### PROBLEM REQUIREMENTS
Switch "phylum" to "division" throughout the lines below and give them back otherwise unchanged. Leave out the pictures.

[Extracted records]

--------------------------------

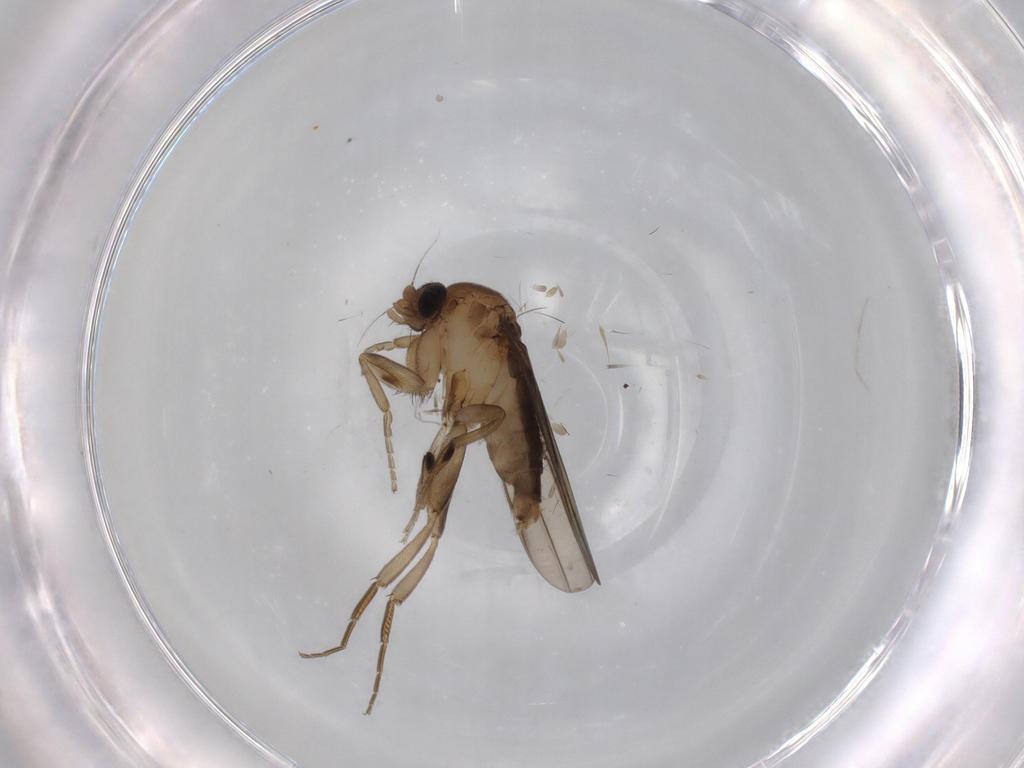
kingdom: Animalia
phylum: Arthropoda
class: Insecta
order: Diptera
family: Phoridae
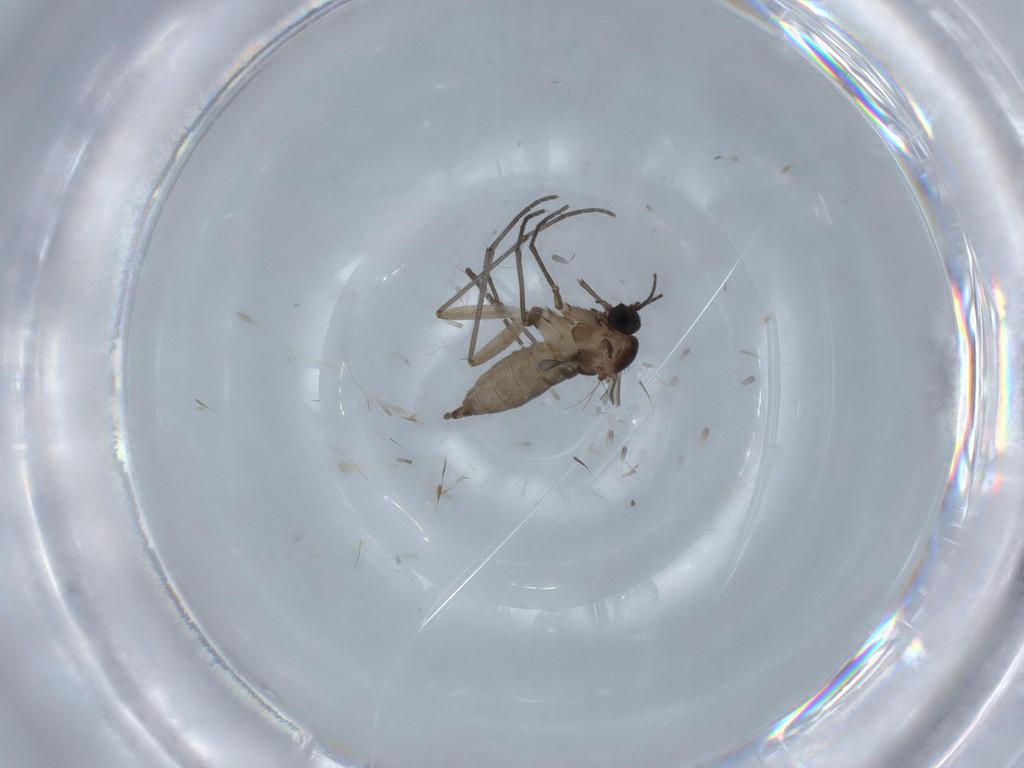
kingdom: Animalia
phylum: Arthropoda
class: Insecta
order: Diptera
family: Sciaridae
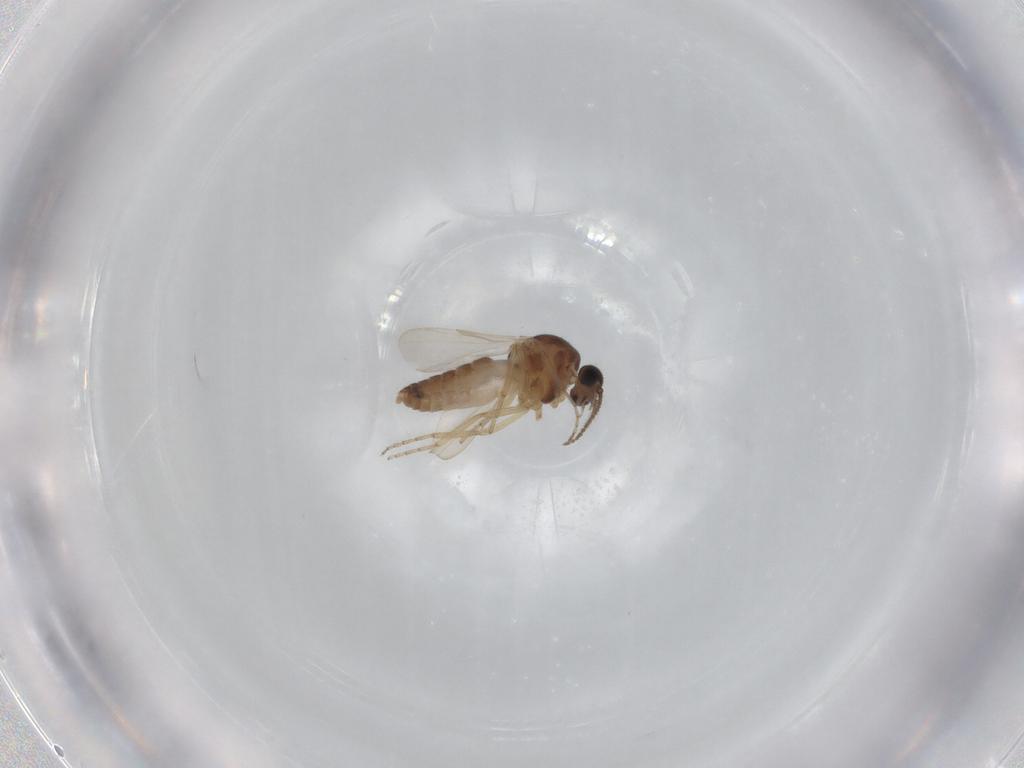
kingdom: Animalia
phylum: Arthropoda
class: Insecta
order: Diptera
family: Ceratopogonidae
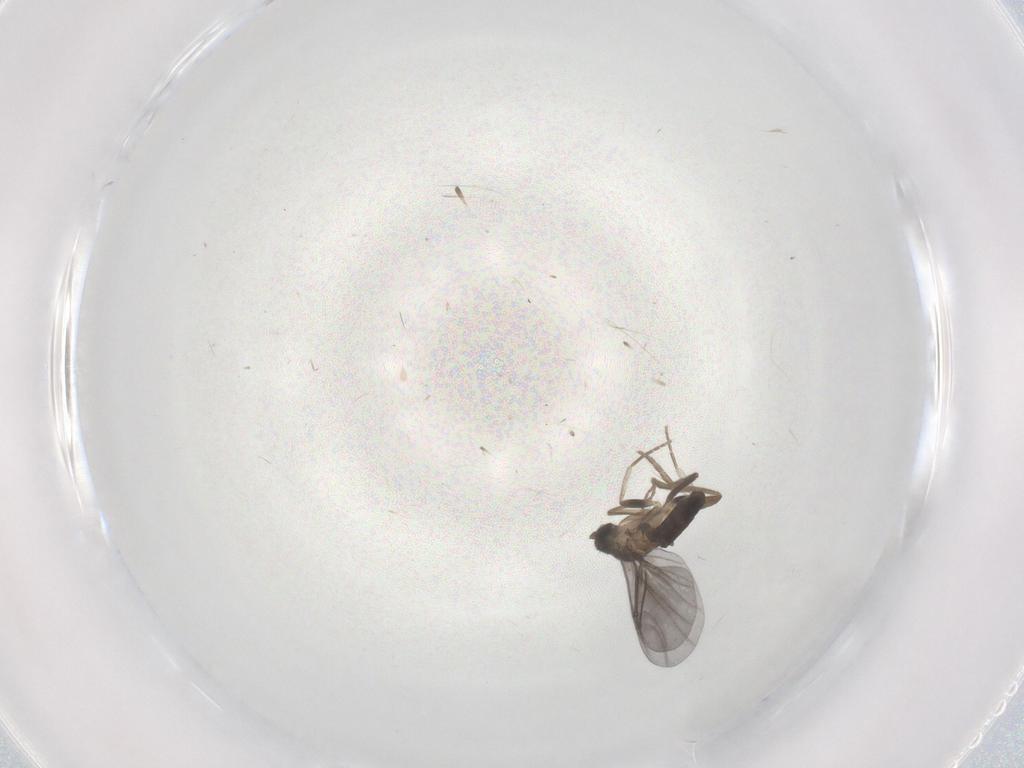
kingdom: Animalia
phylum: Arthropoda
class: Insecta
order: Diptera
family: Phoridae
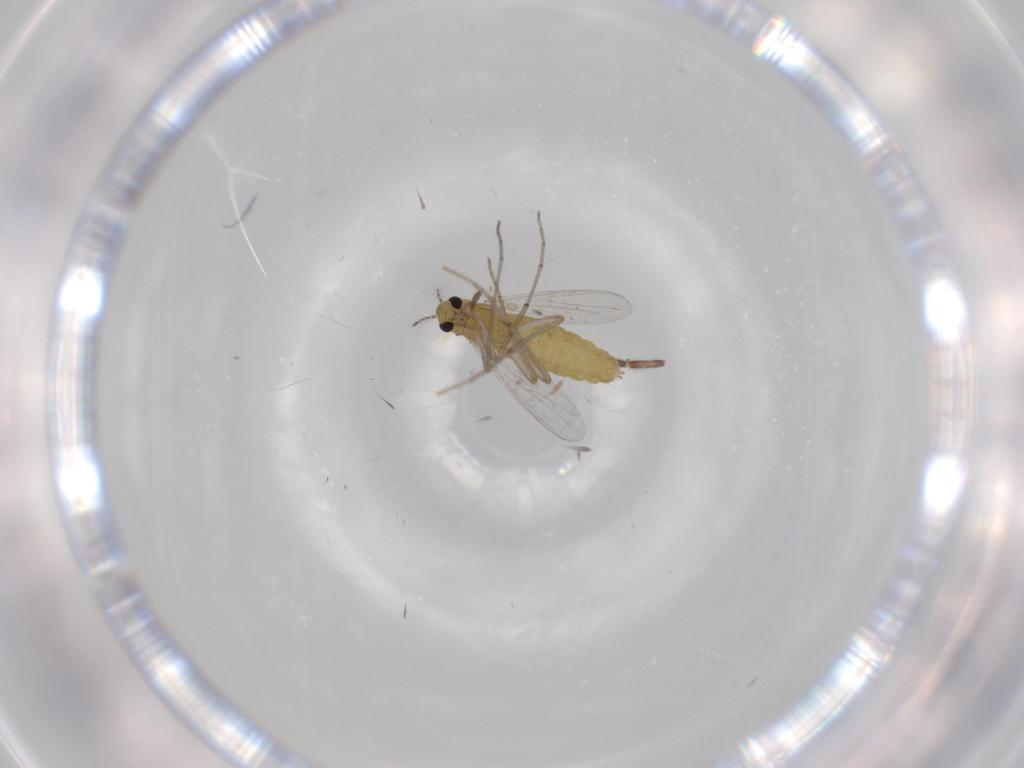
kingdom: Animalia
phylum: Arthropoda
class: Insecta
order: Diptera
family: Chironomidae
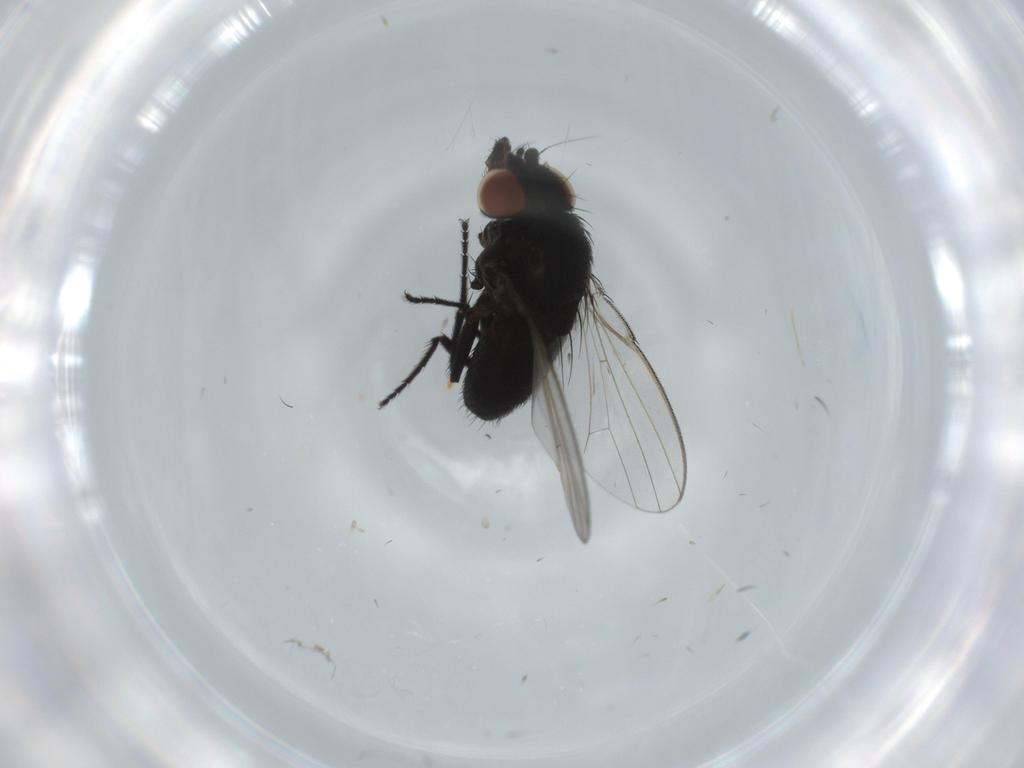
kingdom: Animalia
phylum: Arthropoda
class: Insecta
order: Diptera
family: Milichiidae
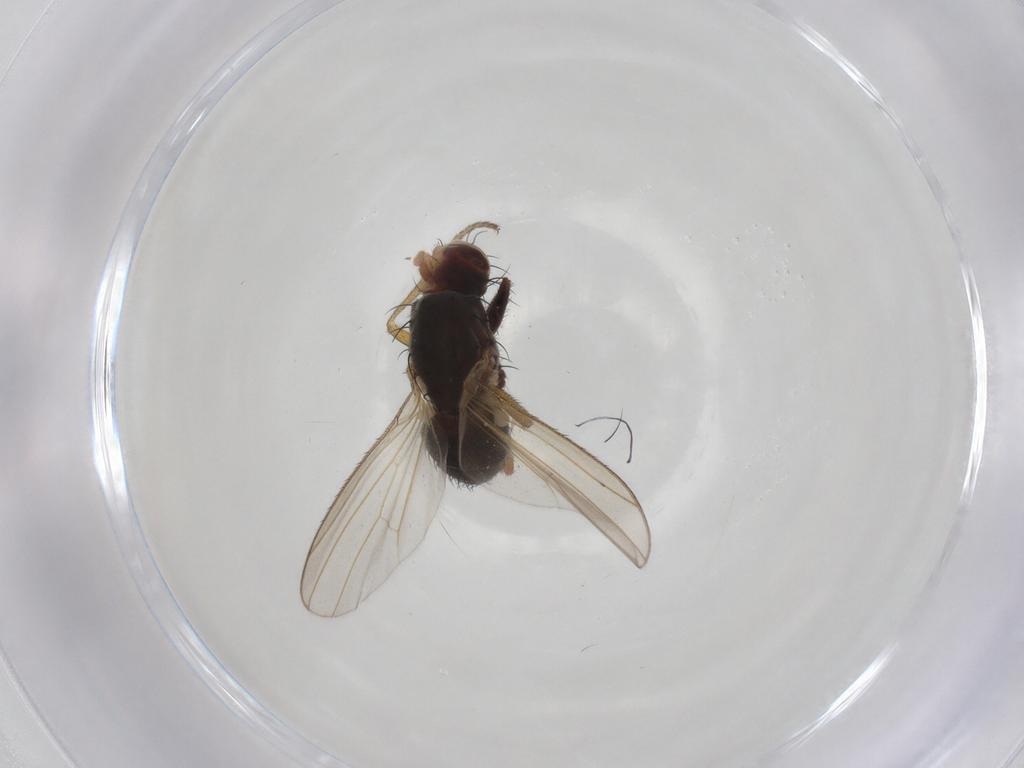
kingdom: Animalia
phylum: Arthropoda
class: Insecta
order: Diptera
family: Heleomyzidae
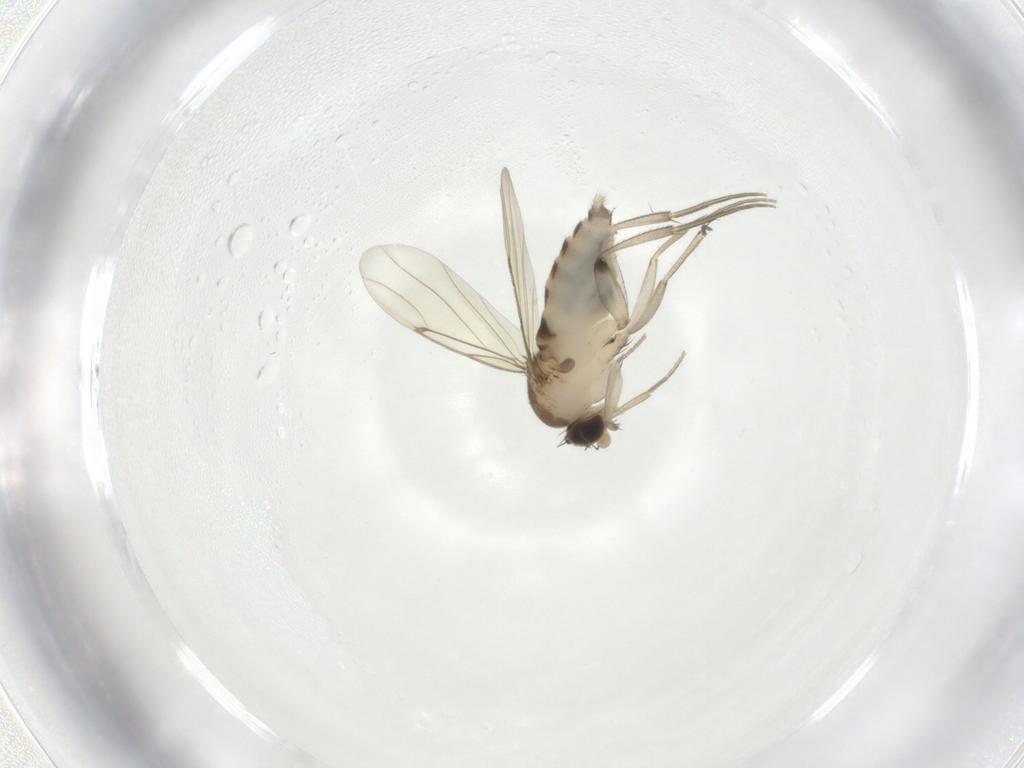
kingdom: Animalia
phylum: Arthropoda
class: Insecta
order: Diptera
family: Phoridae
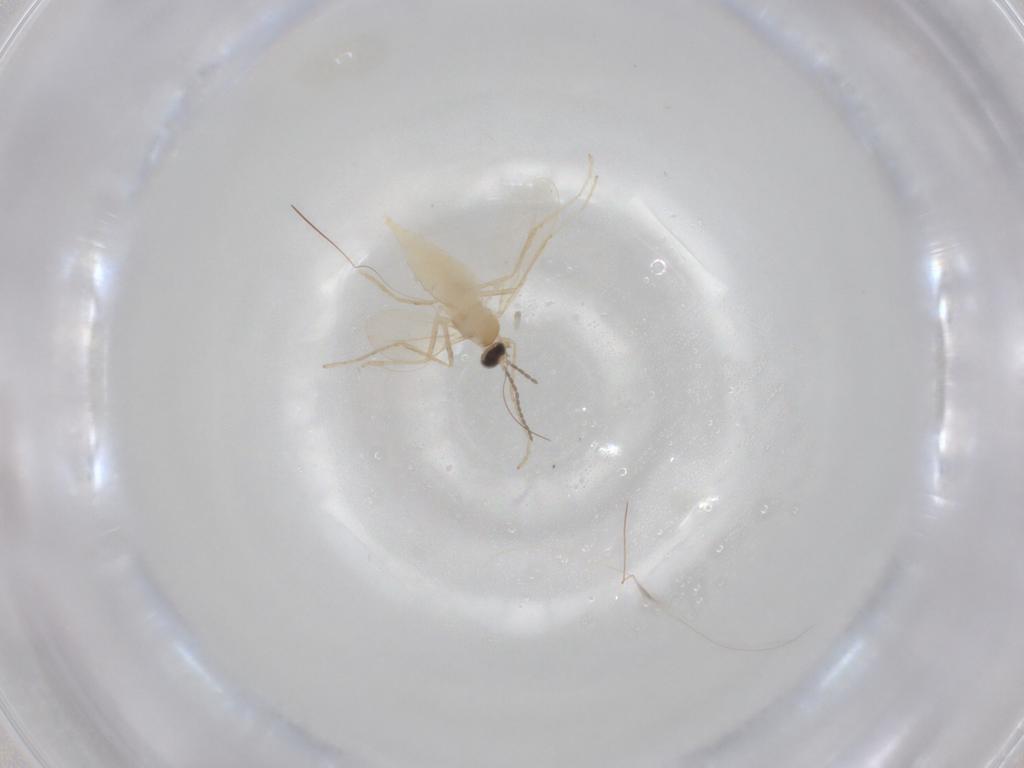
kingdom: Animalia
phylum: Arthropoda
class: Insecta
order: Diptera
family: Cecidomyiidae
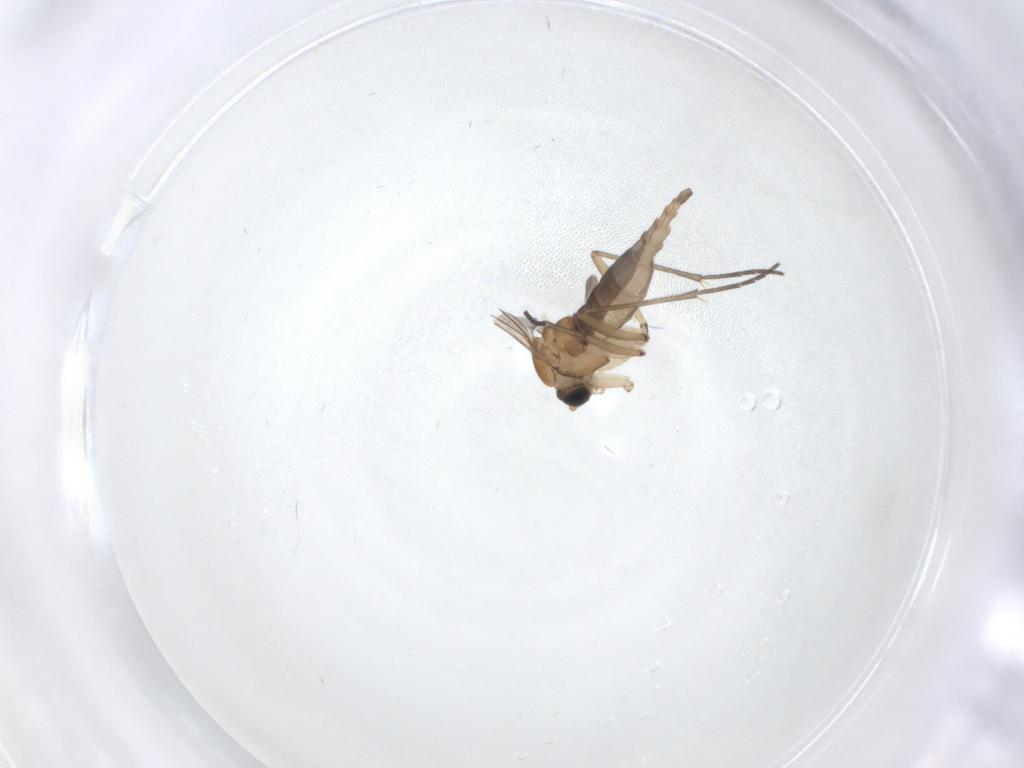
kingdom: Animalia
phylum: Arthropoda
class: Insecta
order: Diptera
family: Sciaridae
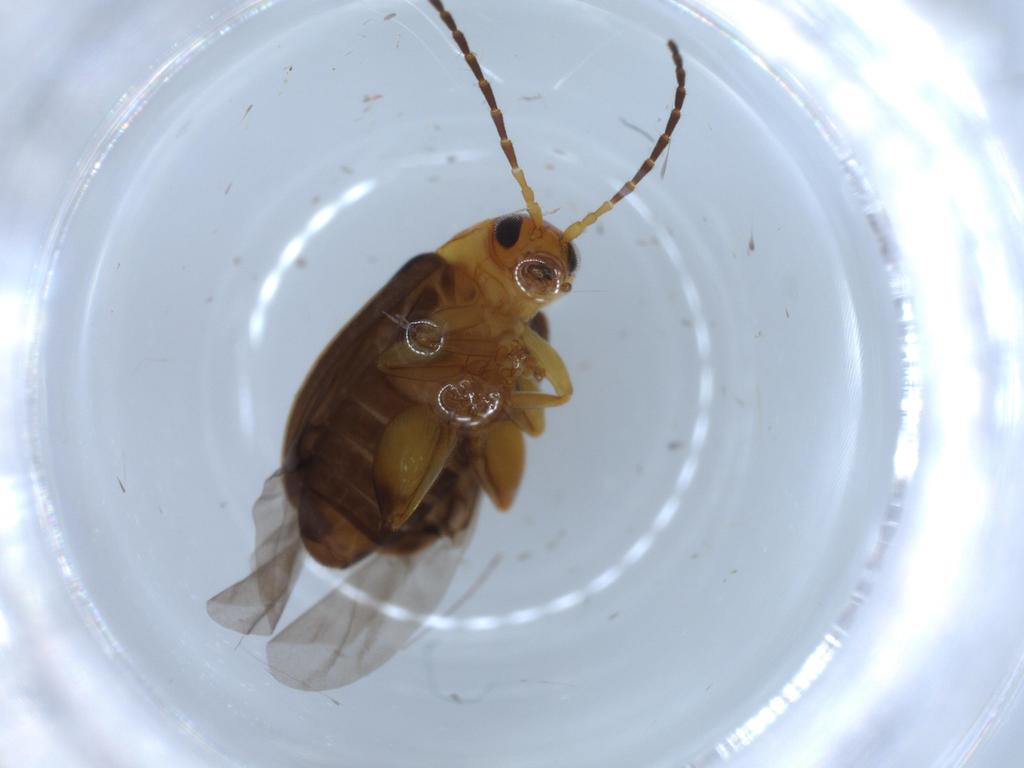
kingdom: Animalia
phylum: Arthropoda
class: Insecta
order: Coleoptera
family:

--------------------------------

### WORKED SOLUTION
kingdom: Animalia
division: Arthropoda
class: Insecta
order: Diptera
family: Phoridae
kingdom: Animalia
division: Arthropoda
class: Insecta
order: Diptera
family: Sciaridae
kingdom: Animalia
division: Arthropoda
class: Insecta
order: Diptera
family: Ceratopogonidae
kingdom: Animalia
division: Arthropoda
class: Insecta
order: Diptera
family: Phoridae
kingdom: Animalia
division: Arthropoda
class: Insecta
order: Diptera
family: Chironomidae
kingdom: Animalia
division: Arthropoda
class: Insecta
order: Diptera
family: Milichiidae
kingdom: Animalia
division: Arthropoda
class: Insecta
order: Diptera
family: Heleomyzidae
kingdom: Animalia
division: Arthropoda
class: Insecta
order: Diptera
family: Phoridae
kingdom: Animalia
division: Arthropoda
class: Insecta
order: Diptera
family: Cecidomyiidae
kingdom: Animalia
division: Arthropoda
class: Insecta
order: Diptera
family: Sciaridae
kingdom: Animalia
division: Arthropoda
class: Insecta
order: Coleoptera
family:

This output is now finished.